Aim of the exercise —
Can you give back every line of the items below, character for character and in the same order?

--- Entries provided Enclosed Below ---

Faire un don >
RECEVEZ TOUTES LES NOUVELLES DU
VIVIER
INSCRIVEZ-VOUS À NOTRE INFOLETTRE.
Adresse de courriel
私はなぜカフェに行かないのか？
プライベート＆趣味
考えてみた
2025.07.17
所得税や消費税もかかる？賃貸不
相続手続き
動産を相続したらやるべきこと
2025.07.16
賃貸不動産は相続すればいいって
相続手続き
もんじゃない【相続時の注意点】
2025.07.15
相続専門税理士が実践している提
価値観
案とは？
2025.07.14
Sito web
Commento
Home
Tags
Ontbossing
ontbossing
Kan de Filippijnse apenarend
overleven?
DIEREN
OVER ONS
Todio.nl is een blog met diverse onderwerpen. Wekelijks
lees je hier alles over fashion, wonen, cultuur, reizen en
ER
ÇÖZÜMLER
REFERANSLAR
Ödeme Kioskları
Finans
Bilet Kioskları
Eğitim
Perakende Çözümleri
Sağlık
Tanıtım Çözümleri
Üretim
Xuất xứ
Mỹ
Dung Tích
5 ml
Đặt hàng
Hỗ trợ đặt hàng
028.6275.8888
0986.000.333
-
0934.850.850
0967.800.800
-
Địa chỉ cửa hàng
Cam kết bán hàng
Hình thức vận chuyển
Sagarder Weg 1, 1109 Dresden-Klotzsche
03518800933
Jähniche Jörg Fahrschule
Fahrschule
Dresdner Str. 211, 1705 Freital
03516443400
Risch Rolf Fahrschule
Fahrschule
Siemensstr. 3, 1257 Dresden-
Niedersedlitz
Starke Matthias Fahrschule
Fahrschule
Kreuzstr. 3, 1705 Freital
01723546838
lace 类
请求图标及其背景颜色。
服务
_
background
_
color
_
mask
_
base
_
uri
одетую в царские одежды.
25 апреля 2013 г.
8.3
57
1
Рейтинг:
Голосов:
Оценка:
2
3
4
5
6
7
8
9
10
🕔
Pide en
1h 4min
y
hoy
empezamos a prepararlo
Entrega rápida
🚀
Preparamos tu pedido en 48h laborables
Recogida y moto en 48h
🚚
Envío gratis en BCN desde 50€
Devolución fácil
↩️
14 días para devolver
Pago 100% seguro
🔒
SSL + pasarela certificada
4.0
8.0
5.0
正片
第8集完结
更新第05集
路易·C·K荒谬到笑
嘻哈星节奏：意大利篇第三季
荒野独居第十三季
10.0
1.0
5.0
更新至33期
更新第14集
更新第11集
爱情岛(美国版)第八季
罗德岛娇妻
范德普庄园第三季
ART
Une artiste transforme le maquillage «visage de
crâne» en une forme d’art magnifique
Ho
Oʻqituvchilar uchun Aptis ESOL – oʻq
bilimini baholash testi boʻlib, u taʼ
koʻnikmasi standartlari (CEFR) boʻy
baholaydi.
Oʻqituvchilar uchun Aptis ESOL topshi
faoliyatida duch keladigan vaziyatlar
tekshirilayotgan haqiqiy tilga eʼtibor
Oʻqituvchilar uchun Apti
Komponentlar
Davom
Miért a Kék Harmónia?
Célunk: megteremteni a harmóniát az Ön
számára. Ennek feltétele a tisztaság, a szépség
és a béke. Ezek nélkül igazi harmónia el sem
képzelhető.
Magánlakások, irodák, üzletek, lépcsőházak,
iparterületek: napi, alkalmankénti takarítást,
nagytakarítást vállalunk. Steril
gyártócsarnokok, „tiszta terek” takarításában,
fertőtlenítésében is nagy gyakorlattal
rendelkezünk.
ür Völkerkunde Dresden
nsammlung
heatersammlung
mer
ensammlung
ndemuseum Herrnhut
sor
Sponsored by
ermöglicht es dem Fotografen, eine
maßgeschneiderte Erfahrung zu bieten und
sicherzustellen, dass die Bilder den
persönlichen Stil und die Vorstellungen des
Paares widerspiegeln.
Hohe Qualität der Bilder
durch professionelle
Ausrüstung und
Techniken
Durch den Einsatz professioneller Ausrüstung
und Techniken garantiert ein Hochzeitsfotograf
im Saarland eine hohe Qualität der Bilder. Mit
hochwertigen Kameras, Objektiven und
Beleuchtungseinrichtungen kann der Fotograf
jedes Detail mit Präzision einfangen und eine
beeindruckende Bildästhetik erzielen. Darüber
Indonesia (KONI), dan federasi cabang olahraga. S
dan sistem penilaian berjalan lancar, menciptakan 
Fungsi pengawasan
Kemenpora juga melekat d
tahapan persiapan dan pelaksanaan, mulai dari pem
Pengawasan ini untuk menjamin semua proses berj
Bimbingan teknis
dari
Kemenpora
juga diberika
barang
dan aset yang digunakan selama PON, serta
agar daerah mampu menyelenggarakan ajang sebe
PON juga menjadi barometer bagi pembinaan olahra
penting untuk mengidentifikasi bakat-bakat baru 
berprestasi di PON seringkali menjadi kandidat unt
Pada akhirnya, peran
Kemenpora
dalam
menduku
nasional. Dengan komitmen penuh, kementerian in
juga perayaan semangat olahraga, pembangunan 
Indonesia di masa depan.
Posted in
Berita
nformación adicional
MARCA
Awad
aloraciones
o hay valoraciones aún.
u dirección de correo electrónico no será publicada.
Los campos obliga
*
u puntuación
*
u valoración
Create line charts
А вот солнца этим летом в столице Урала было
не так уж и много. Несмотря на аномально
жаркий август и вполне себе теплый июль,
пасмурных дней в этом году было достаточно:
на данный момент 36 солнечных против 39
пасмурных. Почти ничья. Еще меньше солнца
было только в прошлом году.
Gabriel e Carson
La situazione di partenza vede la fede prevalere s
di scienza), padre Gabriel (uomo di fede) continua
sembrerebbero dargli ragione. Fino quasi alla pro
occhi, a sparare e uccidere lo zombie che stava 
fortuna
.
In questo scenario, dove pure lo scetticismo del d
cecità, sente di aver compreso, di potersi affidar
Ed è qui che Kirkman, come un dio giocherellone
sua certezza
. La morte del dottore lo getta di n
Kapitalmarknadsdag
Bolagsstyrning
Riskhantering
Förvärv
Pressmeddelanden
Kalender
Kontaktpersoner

--- End of Enclosed Entries provided ---

Solution to this exercise —
Faire un don >
RECEVEZ TOUTES LES NOUVELLES DU
VIVIER
INSCRIVEZ-VOUS À NOTRE INFOLETTRE.
Adresse de courriel
私はなぜカフェに行かないのか？
プライベート＆趣味
考えてみた
2025.07.17
所得税や消費税もかかる？賃貸不
相続手続き
動産を相続したらやるべきこと
2025.07.16
賃貸不動産は相続すればいいって
相続手続き
もんじゃない【相続時の注意点】
2025.07.15
相続専門税理士が実践している提
価値観
案とは？
2025.07.14
Sito web
Commento
Home
Tags
Ontbossing
ontbossing
Kan de Filippijnse apenarend
overleven?
DIEREN
OVER ONS
Todio.nl is een blog met diverse onderwerpen. Wekelijks
lees je hier alles over fashion, wonen, cultuur, reizen en
ER
ÇÖZÜMLER
REFERANSLAR
Ödeme Kioskları
Finans
Bilet Kioskları
Eğitim
Perakende Çözümleri
Sağlık
Tanıtım Çözümleri
Üretim
Xuất xứ
Mỹ
Dung Tích
5 ml
Đặt hàng
Hỗ trợ đặt hàng
028.6275.8888
0986.000.333
-
0934.850.850
0967.800.800
-
Địa chỉ cửa hàng
Cam kết bán hàng
Hình thức vận chuyển
Sagarder Weg 1, 1109 Dresden-Klotzsche
03518800933
Jähniche Jörg Fahrschule
Fahrschule
Dresdner Str. 211, 1705 Freital
03516443400
Risch Rolf Fahrschule
Fahrschule
Siemensstr. 3, 1257 Dresden-
Niedersedlitz
Starke Matthias Fahrschule
Fahrschule
Kreuzstr. 3, 1705 Freital
01723546838
lace 类
请求图标及其背景颜色。
服务
_
background
_
color
_
mask
_
base
_
uri
одетую в царские одежды.
25 апреля 2013 г.
8.3
57
1
Рейтинг:
Голосов:
Оценка:
2
3
4
5
6
7
8
9
10
🕔
Pide en
1h 4min
y
hoy
empezamos a prepararlo
Entrega rápida
🚀
Preparamos tu pedido en 48h laborables
Recogida y moto en 48h
🚚
Envío gratis en BCN desde 50€
Devolución fácil
↩️
14 días para devolver
Pago 100% seguro
🔒
SSL + pasarela certificada
4.0
8.0
5.0
正片
第8集完结
更新第05集
路易·C·K荒谬到笑
嘻哈星节奏：意大利篇第三季
荒野独居第十三季
10.0
1.0
5.0
更新至33期
更新第14集
更新第11集
爱情岛(美国版)第八季
罗德岛娇妻
范德普庄园第三季
ART
Une artiste transforme le maquillage «visage de
crâne» en une forme d’art magnifique
Ho
Oʻqituvchilar uchun Aptis ESOL – oʻq
bilimini baholash testi boʻlib, u taʼ
koʻnikmasi standartlari (CEFR) boʻy
baholaydi.
Oʻqituvchilar uchun Aptis ESOL topshi
faoliyatida duch keladigan vaziyatlar
tekshirilayotgan haqiqiy tilga eʼtibor
Oʻqituvchilar uchun Apti
Komponentlar
Davom
Miért a Kék Harmónia?
Célunk: megteremteni a harmóniát az Ön
számára. Ennek feltétele a tisztaság, a szépség
és a béke. Ezek nélkül igazi harmónia el sem
képzelhető.
Magánlakások, irodák, üzletek, lépcsőházak,
iparterületek: napi, alkalmankénti takarítást,
nagytakarítást vállalunk. Steril
gyártócsarnokok, „tiszta terek” takarításában,
fertőtlenítésében is nagy gyakorlattal
rendelkezünk.
ür Völkerkunde Dresden
nsammlung
heatersammlung
mer
ensammlung
ndemuseum Herrnhut
sor
Sponsored by
ermöglicht es dem Fotografen, eine
maßgeschneiderte Erfahrung zu bieten und
sicherzustellen, dass die Bilder den
persönlichen Stil und die Vorstellungen des
Paares widerspiegeln.
Hohe Qualität der Bilder
durch professionelle
Ausrüstung und
Techniken
Durch den Einsatz professioneller Ausrüstung
und Techniken garantiert ein Hochzeitsfotograf
im Saarland eine hohe Qualität der Bilder. Mit
hochwertigen Kameras, Objektiven und
Beleuchtungseinrichtungen kann der Fotograf
jedes Detail mit Präzision einfangen und eine
beeindruckende Bildästhetik erzielen. Darüber
Indonesia (KONI), dan federasi cabang olahraga. S
dan sistem penilaian berjalan lancar, menciptakan 
Fungsi pengawasan
Kemenpora juga melekat d
tahapan persiapan dan pelaksanaan, mulai dari pem
Pengawasan ini untuk menjamin semua proses berj
Bimbingan teknis
dari
Kemenpora
juga diberika
barang
dan aset yang digunakan selama PON, serta
agar daerah mampu menyelenggarakan ajang sebe
PON juga menjadi barometer bagi pembinaan olahra
penting untuk mengidentifikasi bakat-bakat baru 
berprestasi di PON seringkali menjadi kandidat unt
Pada akhirnya, peran
Kemenpora
dalam
menduku
nasional. Dengan komitmen penuh, kementerian in
juga perayaan semangat olahraga, pembangunan 
Indonesia di masa depan.
Posted in
Berita
nformación adicional
MARCA
Awad
aloraciones
o hay valoraciones aún.
u dirección de correo electrónico no será publicada.
Los campos obliga
*
u puntuación
*
u valoración
Create line charts
А вот солнца этим летом в столице Урала было
не так уж и много. Несмотря на аномально
жаркий август и вполне себе теплый июль,
пасмурных дней в этом году было достаточно:
на данный момент 36 солнечных против 39
пасмурных. Почти ничья. Еще меньше солнца
было только в прошлом году.
Gabriel e Carson
La situazione di partenza vede la fede prevalere s
di scienza), padre Gabriel (uomo di fede) continua
sembrerebbero dargli ragione. Fino quasi alla pro
occhi, a sparare e uccidere lo zombie che stava 
fortuna
.
In questo scenario, dove pure lo scetticismo del d
cecità, sente di aver compreso, di potersi affidar
Ed è qui che Kirkman, come un dio giocherellone
sua certezza
. La morte del dottore lo getta di n
Kapitalmarknadsdag
Bolagsstyrning
Riskhantering
Förvärv
Pressmeddelanden
Kalender
Kontaktpersoner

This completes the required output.